Discovering outstanding subgroup lists for numeric targets using MDL
This addresses the issue of interpretable subgroup discovery for numeric targets in data mining, offering a method to reduce redundancy and reliance on heuristics, though it is incremental as it builds on existing SSD approaches.
The paper tackled the problem of redundant subgroups in subgroup set discovery by proposing a dispersion-aware formulation based on the minimum description length principle, resulting in SSD++, an algorithm that returns non-redundant, compact subgroups with strongly deviating means and small spread.

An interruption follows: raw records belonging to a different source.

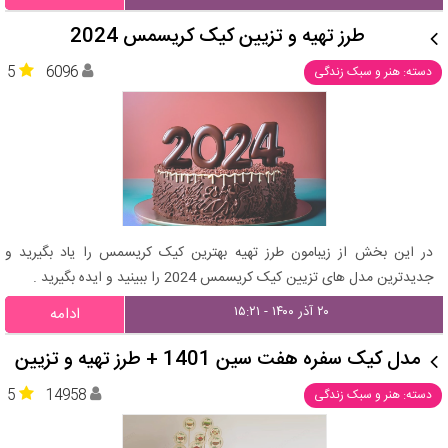
طرز تهیه و تزیین کیک کریسمس 2024
5
6096
دسته: هنر و سبک زندگی
در این بخش از زیبامون طرز تهیه بهترین کیک کریسمس را یاد بگیرید و
جدیدترین مدل های تزیین کیک کریسمس 2024 را ببینید و ایده بگیرید .
۲۰ آذر ۱۴۰۰ - ۱۵:۲۱
ادامه
مدل کیک سفره هفت سین 1401 + طرز تهیه و تزیین
5
14958
دسته: هنر و سبک زندگی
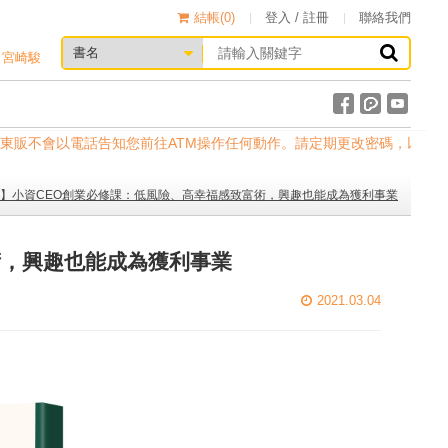
結帳(
0
)
登入 / 註冊
聯絡我們
宮崎駿
。台灣東販不會以電話告知您前往ATM操作任何動作。請定期更改密碼，以確保帳
】小資CEO創業必修課：低風險、高幸福感致富術，興趣也能成為獲利事業
術，興趣也能成為獲利事業
2021.03.04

The task of subgroup discovery (SD) is to find interpretable descriptions of subsets of a dataset that stand out with respect to a target attribute. To address the problem of mining large numbers of redundant subgroups, subgroup set discovery (SSD) has been proposed. State-of-the-art SSD methods have their limitations though, as they typically heavily rely on heuristics and/or user-chosen hyperparameters. We propose a dispersion-aware problem formulation for subgroup set discovery that is based on the minimum description length (MDL) principle and subgroup lists. We argue that the best subgroup list is the one that best summarizes the data given the overall distribution of the target. We restrict our focus to a single numeric target variable and show that our formalization coincides with an existing quality measure when finding a single subgroup, but that-in addition-it allows to trade off subgroup quality with the complexity of the subgroup. We next propose SSD++, a heuristic algorithm for which we empirically demonstrate that it returns outstanding subgroup lists: non-redundant sets of compact subgroups that stand out by having strongly deviating means and small spread.